Data Integration Architecture Guidelines
  • Should support and track metadata, so that it can be reported upon and leveraged during on-going development work and data stewardship activities;
  • Should enforce a common approach towards developing the data integration modules, and enforce development standards;
  • Should use a minimum of physical steps to move and transform the data, with a minimum of data integration tasks;
  • Should provide for an efficient identification and processing of changed data e.g. change data capture is a challenging component of any data acquisition solution. There are tools to simplify this process, but even a custom solution can be very successful;
  • Should leverage technology and design principles to ensure scalability; and
  • Should support manual data e.g. user-defined hierarchy for reporting.
Data Integration Architecture Considerations

A typical warehouse might load many millions of records per day.  It involves extracting data from many source systems, verifying data quality, cleansing the data in some cases, loading it into staging areas for initial processing, moving it from staging to the warehouse and then moving it into data marts, and sometimes aggregating the data to help reporting performance.
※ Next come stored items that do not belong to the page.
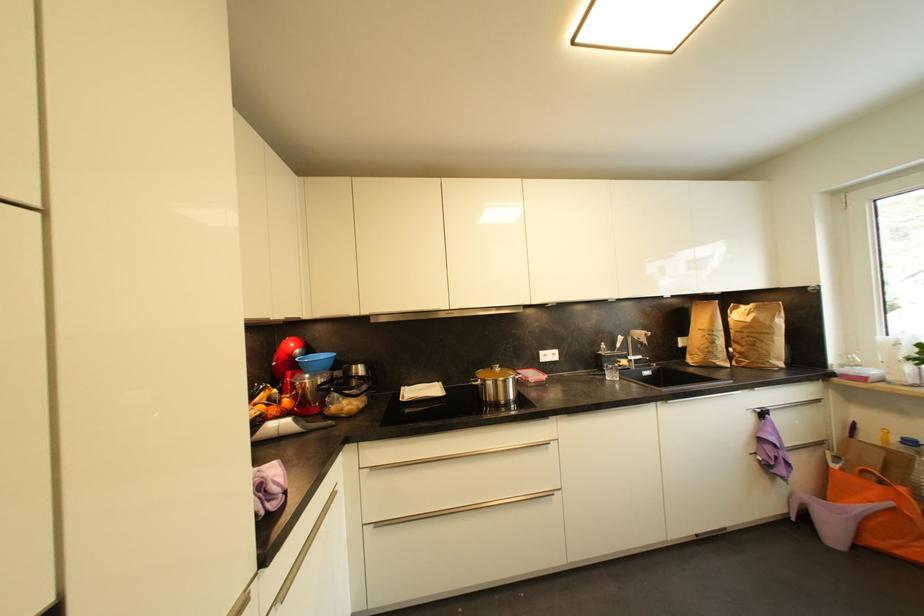
Find where to lift the blue bowl. Please return your answer as a coordinate pair (x, y).

(315, 362)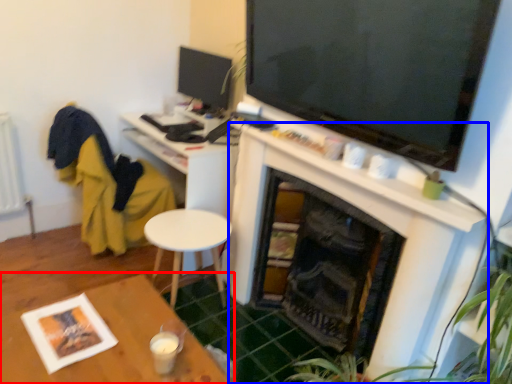
Question: Which point is closer to the camera, table (highlighted by a red box) or fireplace (highlighted by a blue box)?

Choices:
 (A) table
 (B) fireplace

Answer: (A)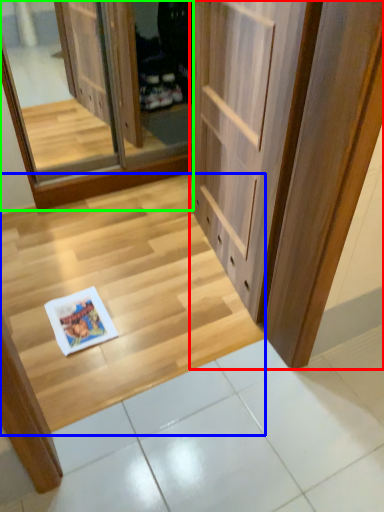
Question: Estimate the real-world distances between objects in this image. Which object is farther from door (highlighted by a red box), stairwell (highlighted by a blue box) or screen door (highlighted by a green box)?

Choices:
 (A) stairwell
 (B) screen door

Answer: (B)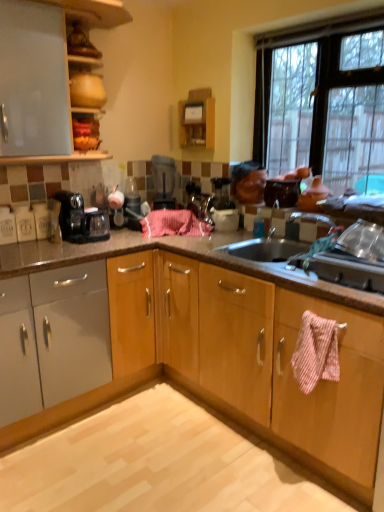
Where is `free space underneath pink striped towel at lower right, the first blanket in the front-to-back sequence (from a real-world perspective)`? free space underneath pink striped towel at lower right, the first blanket in the front-to-back sequence (from a real-world perspective) is located at coordinates (297, 485).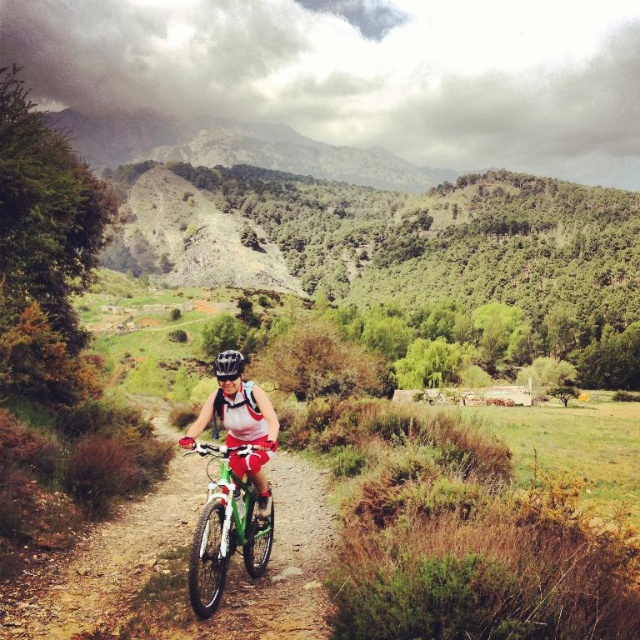
Who is more forward, (248,502) or (237,397)?

Point (248,502) is in front.

Which is more to the left, green matte bicycle at center or matte white helmet at center?

green matte bicycle at center is more to the left.

Does point (221, 557) lie in front of point (236, 388)?

Yes.

Where is `green matte bicycle at center`? Image resolution: width=640 pixels, height=640 pixels. green matte bicycle at center is located at coordinates (225, 529).

Is green matte bicycle at center smaller than black matte bicycle helmet at center?

Indeed, green matte bicycle at center has a smaller size compared to black matte bicycle helmet at center.

Does point (216, 596) come behind point (230, 371)?

No, it is in front of (230, 371).

Measure the distance between point (237, 536) and camera.

A distance of 18.09 meters exists between point (237, 536) and camera.

Image resolution: width=640 pixels, height=640 pixels. What are the coordinates of `green matte bicycle at center` in the screenshot? It's located at (225, 529).

Does matte white helmet at center have a greater height compared to black matte bicycle helmet at center?

Incorrect, matte white helmet at center's height is not larger of black matte bicycle helmet at center's.

Who is taller, matte white helmet at center or black matte bicycle helmet at center?

With more height is black matte bicycle helmet at center.

Image resolution: width=640 pixels, height=640 pixels. What do you see at coordinates (241, 432) in the screenshot?
I see `matte white helmet at center` at bounding box center [241, 432].

The width and height of the screenshot is (640, 640). Find the location of `matte white helmet at center`. matte white helmet at center is located at coordinates (241, 432).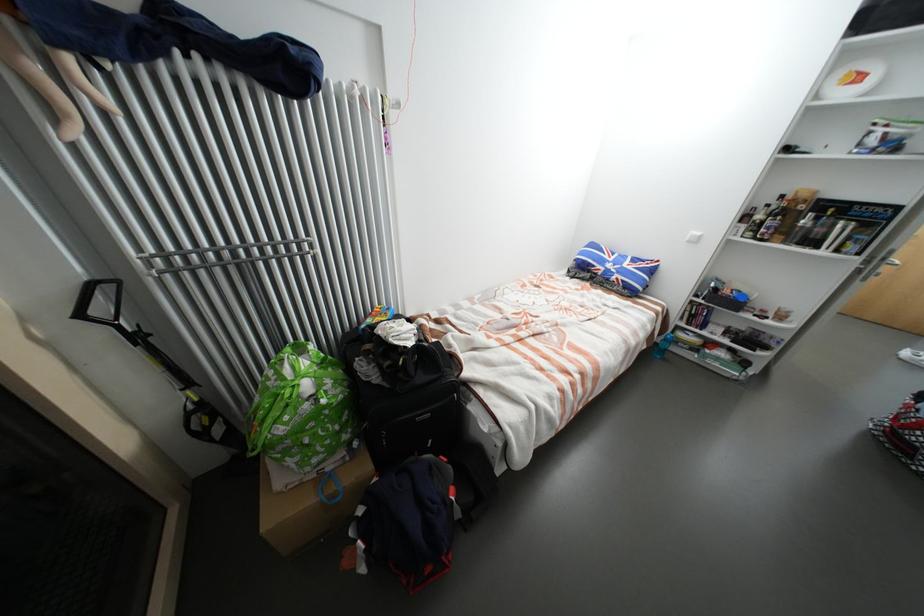
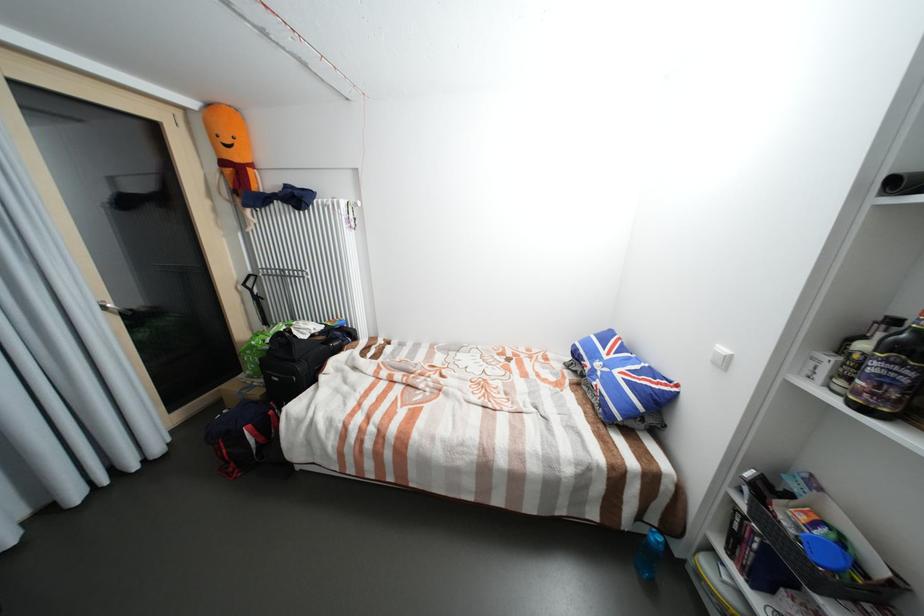
The point at (774, 206) is marked in the first image. Where is the corresponding point in the second image?

(901, 322)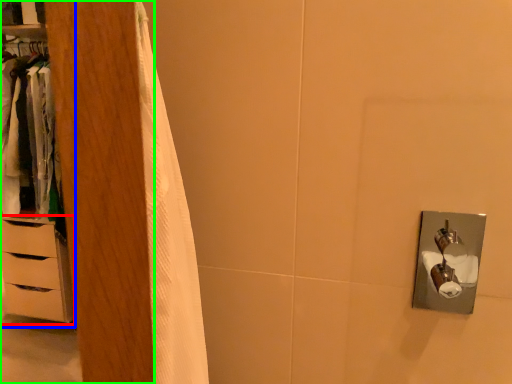
Question: Estimate the real-world distances between objects in this image. Which object is closer to chest of drawers (highlighted by a red box), dresser (highlighted by a blue box) or armoire (highlighted by a green box)?

Choices:
 (A) dresser
 (B) armoire

Answer: (A)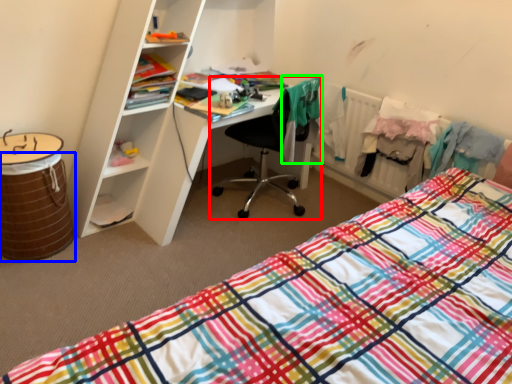
Question: Which is nearer to the chair (highlighted by a red box)? barrel (highlighted by a blue box) or clothing (highlighted by a green box).

Choices:
 (A) barrel
 (B) clothing

Answer: (B)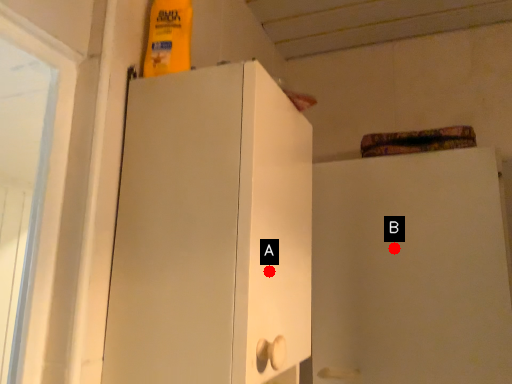
Question: Two points are circled on the image, labeled by A and B beside each circle. Which point appears closest to the camera in this image?

Choices:
 (A) A is closer
 (B) B is closer

Answer: (A)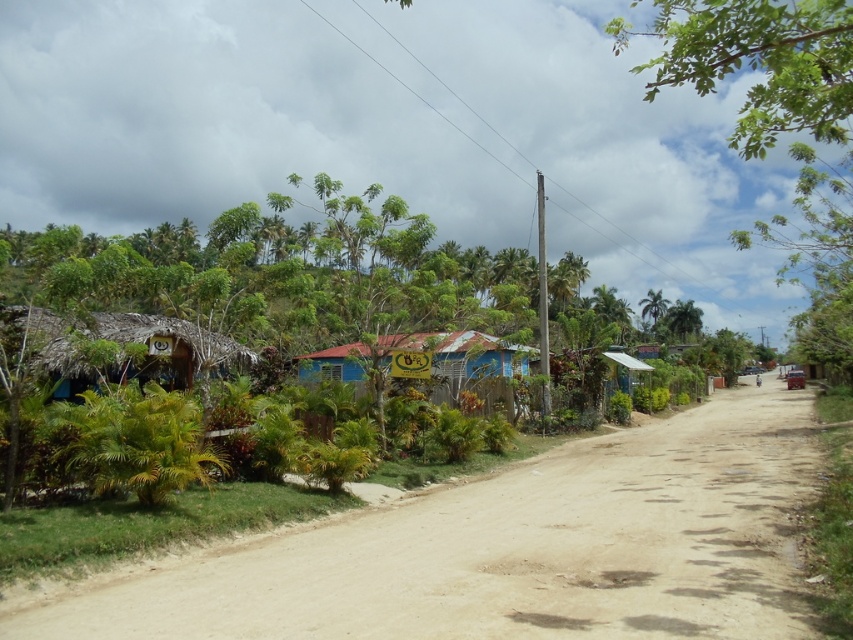
Question: Is brown sandy dirt track at center closer to camera compared to thatched roof hut at left?

Choices:
 (A) no
 (B) yes

Answer: (B)

Question: Which object is closer to the camera taking this photo?

Choices:
 (A) brown sandy dirt track at center
 (B) blue corrugated metal hut at center

Answer: (A)

Question: Among these points, which one is nearest to the camera?

Choices:
 (A) (45, 353)
 (B) (448, 488)

Answer: (A)

Question: Is brown sandy dirt track at center wider than thatched roof hut at left?

Choices:
 (A) yes
 (B) no

Answer: (A)

Question: Among these objects, which one is farthest from the camera?

Choices:
 (A) blue corrugated metal hut at center
 (B) thatched roof hut at left

Answer: (A)

Question: Does brown sandy dirt track at center have a larger size compared to blue corrugated metal hut at center?

Choices:
 (A) no
 (B) yes

Answer: (B)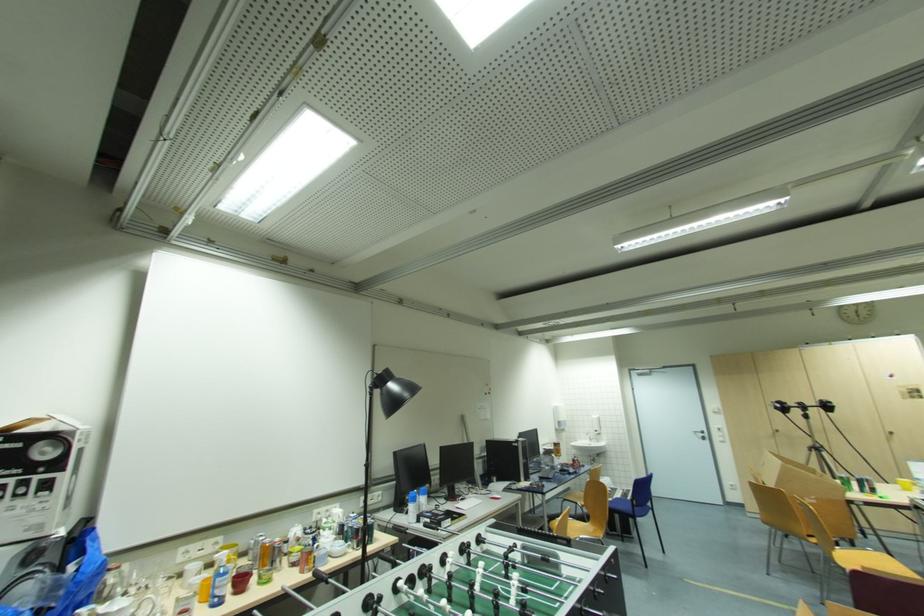
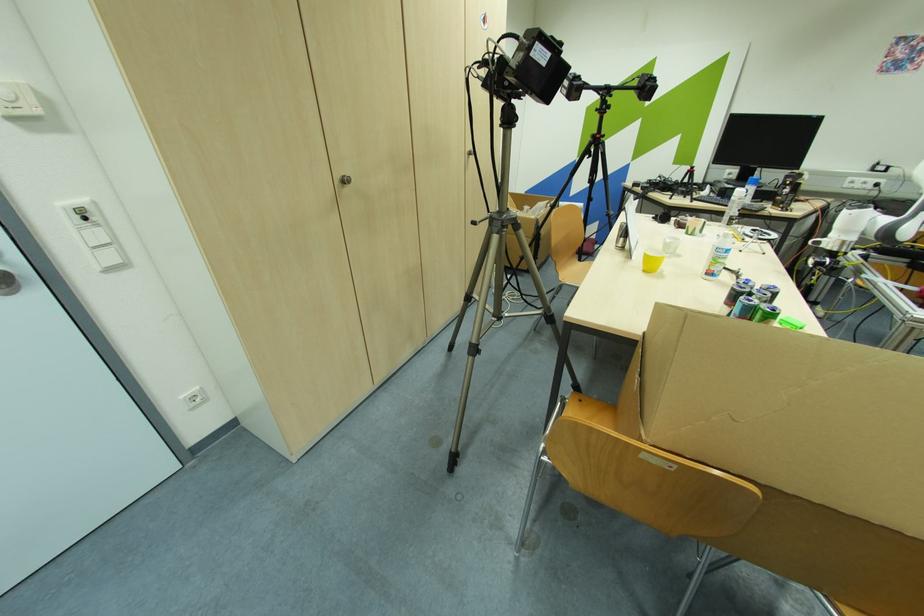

In addition, data must be purged from the warehouse when it reaches its retention period and backup must occur with no interruption to availability or performance.

There are a lot of moving parts and it is very important that overall design consider all significant data warehouse ETL factors to ensure efficient storage and effective use of the data.
Summary...

Information is a valuable corporate asset and getting the right information, to the right people at the right time is a key management objective.

Achieving this objective requires robust technology and optimal data architecture based on industry best practices.

This site provided information management guidelines for data integration architecture.